Passage:
=== Section Start ===

The Palestinian Authority’s (PA) recent decision to renew ties with Israel surprised supporters and critics alike. Faced with the Trump and Netanyahu governments’ persistent dismissal of the Palestinians and their rights, the PA has spent the better part of the last three years threatening to terminate all relations with Israel, and even to withdraw the Palestine Liberation Organization’s (PLO) recognition of Israel. The deteriorating situation culminated in Palestinian President Mahmoud Abbas’ May 2020 declaration that the Palestinian leadership was absolved “of all the agreements and understandings with the American and Israeli governments.” Notwithstanding previous similar warnings from Abbas in recent years, the announcement prompted speculation among Palestinian political parties, Palestinians at home and in the diaspora, scholars, activists, and journalists over the future of Palestinian politics in the post-Oslo era.

The PA’s latest announcement — effectively a return to the Oslo framework — therefore, represents a marked change in policy direction. PA officials have given mixed signals to justify this sudden change in position. Hussein al-Sheikh, director of the General Authority of Civil Affairs, claimed that the decision to renew ties comes in the aftermath of a written commitment by Israel to uphold its prior agreements with the PA. Foreign Minister Riyad al-Maliki, however, explicitly connected the PA’s decision with the outcome of the United States presidential elections and the imminent departure of the Trump administration.

=== Section End ===

What this task involves:
Answer these questions from the passage on the Palestinian Authority's renewed ties with Israel:
1. In what month and year did Mahmoud Abbas declare that the Palestinian leadership was absolved of its agreements with the American and Israeli governments?
2. What position does Hussein al-Sheikh hold?
3. With what did Riyad al-Maliki connect the decision to renew ties?

Source material:
=== Section Start ===

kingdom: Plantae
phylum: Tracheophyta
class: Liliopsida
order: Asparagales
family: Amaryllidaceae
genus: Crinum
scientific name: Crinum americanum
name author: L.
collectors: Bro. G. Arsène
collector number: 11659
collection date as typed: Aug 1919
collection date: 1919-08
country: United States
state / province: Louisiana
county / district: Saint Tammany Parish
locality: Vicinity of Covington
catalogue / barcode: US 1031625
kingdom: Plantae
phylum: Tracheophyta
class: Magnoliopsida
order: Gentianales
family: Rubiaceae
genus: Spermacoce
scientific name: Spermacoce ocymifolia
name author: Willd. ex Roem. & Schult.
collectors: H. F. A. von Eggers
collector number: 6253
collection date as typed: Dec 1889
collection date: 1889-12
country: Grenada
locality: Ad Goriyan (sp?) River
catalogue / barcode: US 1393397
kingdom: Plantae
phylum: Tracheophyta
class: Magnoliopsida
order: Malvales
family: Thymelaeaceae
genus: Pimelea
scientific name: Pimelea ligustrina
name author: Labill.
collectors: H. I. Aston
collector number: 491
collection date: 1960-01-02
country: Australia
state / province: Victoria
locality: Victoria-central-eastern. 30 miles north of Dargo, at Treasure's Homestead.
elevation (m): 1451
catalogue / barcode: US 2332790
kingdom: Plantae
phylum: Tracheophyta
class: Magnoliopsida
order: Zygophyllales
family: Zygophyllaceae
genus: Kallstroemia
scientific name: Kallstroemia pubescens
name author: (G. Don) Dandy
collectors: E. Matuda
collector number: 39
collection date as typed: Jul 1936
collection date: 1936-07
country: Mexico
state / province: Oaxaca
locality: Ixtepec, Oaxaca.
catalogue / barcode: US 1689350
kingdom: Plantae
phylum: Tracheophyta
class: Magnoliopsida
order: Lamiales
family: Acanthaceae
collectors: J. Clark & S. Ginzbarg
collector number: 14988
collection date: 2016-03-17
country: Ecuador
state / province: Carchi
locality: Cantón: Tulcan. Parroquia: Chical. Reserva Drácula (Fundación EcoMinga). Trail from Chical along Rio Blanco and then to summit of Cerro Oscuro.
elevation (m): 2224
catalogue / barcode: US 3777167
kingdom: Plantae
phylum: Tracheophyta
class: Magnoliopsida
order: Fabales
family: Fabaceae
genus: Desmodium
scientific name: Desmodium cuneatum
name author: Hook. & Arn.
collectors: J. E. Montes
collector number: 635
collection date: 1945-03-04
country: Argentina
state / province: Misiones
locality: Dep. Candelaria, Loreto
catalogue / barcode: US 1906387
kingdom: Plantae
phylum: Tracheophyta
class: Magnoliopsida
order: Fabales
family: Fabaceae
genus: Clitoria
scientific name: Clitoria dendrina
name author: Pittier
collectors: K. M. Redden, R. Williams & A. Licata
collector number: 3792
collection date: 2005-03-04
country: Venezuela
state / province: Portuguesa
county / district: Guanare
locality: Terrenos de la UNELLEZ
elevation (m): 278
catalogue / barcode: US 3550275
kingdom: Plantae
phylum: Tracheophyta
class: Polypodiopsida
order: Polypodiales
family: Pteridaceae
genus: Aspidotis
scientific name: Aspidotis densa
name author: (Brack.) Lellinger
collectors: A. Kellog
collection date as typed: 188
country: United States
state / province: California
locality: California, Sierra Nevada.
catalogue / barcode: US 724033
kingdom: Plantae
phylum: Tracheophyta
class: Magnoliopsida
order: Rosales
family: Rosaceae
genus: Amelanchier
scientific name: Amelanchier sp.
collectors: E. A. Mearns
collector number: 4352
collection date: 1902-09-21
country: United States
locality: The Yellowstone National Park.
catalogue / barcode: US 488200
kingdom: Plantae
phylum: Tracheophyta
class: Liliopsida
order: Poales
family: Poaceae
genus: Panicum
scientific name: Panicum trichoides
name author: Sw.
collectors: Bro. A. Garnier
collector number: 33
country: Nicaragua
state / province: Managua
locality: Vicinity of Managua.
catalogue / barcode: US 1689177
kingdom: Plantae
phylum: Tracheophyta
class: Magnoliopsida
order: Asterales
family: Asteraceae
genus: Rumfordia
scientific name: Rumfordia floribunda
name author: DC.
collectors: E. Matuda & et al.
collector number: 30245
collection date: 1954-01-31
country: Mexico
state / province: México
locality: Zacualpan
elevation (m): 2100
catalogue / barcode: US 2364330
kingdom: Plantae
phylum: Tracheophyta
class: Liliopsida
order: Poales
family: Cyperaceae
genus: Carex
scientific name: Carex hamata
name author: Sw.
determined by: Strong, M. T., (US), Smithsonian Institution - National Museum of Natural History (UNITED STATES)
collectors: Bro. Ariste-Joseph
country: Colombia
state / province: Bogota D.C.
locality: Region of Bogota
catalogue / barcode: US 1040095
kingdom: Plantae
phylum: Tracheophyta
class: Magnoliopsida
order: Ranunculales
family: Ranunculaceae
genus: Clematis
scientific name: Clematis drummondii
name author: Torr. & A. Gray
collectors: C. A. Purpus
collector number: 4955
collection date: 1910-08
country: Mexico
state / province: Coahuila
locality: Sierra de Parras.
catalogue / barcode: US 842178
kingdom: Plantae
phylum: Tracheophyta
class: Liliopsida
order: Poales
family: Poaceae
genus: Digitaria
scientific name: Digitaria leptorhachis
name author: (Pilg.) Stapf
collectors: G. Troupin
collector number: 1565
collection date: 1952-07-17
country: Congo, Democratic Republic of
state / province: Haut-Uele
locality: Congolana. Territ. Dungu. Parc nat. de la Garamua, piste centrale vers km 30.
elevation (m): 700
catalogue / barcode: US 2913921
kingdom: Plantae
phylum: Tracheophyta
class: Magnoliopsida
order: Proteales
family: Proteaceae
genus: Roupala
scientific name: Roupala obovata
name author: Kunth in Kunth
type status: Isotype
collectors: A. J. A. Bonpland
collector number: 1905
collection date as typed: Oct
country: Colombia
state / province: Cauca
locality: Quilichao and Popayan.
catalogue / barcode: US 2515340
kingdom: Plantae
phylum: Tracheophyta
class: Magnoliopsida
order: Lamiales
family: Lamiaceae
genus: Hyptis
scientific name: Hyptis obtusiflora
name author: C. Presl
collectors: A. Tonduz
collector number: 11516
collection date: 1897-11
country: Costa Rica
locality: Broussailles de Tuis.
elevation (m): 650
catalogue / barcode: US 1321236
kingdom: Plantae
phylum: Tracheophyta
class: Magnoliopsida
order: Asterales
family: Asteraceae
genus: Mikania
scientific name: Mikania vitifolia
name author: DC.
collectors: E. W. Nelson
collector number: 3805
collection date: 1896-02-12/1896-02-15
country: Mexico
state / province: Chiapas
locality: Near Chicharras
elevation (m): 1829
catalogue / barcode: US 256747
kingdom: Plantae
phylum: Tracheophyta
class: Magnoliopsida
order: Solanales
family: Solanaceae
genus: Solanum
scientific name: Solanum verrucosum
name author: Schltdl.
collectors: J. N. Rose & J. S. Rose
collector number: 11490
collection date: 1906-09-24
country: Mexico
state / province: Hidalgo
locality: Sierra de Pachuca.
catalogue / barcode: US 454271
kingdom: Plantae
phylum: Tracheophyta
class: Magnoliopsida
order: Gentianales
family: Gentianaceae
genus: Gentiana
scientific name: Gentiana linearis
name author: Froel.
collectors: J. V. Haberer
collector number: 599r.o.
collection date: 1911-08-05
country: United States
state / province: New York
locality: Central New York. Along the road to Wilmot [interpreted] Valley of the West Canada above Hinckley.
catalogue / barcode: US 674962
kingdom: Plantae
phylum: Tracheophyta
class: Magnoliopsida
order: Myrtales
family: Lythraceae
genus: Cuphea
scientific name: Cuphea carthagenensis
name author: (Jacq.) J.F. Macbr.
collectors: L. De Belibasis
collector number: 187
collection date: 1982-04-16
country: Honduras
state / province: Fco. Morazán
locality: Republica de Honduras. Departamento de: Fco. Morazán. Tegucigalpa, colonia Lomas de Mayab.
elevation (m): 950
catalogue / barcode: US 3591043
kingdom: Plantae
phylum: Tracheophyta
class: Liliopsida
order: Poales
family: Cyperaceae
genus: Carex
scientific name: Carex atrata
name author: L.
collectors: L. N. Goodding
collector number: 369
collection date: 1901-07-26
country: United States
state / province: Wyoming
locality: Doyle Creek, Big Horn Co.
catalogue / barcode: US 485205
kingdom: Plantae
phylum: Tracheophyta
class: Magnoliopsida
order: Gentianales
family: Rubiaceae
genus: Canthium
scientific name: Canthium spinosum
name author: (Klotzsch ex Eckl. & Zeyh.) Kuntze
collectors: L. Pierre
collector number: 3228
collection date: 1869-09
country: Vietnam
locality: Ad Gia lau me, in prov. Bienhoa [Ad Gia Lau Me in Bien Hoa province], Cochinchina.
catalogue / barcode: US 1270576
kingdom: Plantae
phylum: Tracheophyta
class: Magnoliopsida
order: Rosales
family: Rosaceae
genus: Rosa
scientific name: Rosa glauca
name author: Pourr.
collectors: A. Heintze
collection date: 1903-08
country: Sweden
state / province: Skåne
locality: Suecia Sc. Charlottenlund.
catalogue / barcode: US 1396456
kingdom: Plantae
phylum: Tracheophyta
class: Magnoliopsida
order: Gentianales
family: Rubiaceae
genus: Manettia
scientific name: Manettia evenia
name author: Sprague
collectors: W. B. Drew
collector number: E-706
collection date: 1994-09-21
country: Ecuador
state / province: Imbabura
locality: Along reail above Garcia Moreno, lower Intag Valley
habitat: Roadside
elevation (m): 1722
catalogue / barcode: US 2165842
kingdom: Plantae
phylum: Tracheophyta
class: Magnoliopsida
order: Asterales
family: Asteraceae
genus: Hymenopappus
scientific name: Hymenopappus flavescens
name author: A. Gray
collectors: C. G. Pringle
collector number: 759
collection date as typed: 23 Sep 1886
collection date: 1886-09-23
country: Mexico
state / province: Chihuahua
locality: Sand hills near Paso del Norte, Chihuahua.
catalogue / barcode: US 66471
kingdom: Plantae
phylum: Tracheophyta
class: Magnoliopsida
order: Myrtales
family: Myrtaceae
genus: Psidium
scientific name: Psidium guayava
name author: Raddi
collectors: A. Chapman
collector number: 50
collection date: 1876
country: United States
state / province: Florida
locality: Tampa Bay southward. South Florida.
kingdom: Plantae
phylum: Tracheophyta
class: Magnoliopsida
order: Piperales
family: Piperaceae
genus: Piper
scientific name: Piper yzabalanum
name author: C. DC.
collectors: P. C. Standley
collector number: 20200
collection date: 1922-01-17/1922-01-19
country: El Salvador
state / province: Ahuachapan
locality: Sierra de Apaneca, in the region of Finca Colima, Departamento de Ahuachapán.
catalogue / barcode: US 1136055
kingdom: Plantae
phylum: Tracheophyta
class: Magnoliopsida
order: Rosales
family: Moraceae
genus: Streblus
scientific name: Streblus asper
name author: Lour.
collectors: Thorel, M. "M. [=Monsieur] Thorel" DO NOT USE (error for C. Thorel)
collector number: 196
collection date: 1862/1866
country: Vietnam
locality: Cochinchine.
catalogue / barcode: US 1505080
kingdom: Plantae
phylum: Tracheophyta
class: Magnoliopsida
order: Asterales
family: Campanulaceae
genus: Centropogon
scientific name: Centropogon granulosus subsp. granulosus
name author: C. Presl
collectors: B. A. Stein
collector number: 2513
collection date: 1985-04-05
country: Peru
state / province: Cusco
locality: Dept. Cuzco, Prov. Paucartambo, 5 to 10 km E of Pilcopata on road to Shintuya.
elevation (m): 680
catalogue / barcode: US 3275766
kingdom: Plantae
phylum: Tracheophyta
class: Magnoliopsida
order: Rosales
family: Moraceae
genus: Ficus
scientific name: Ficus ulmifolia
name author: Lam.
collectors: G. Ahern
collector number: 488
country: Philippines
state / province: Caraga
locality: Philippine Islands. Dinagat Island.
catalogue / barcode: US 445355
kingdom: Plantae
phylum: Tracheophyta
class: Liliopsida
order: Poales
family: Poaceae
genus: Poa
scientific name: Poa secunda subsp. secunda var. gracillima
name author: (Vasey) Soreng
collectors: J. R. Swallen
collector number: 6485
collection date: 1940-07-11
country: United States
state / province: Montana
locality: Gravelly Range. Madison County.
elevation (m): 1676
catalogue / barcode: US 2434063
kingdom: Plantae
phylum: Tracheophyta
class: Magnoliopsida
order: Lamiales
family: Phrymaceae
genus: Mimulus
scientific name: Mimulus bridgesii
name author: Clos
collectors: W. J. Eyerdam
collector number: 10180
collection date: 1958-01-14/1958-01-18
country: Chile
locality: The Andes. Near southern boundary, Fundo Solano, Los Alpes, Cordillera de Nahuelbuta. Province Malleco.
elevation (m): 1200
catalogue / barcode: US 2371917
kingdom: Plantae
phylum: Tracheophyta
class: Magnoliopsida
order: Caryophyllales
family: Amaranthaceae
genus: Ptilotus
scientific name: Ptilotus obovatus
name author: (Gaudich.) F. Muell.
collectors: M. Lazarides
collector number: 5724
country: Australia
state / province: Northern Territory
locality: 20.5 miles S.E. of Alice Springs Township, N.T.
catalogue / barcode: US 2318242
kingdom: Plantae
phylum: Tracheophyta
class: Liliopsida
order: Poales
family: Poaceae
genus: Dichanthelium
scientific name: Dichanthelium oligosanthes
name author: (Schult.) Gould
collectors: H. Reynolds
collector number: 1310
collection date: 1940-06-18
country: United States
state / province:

=== Section End ===

Written answer:
1. May 2020.
2. Director of the General Authority of Civil Affairs.
3. The outcome of the United States presidential elections and the imminent departure of the Trump administration.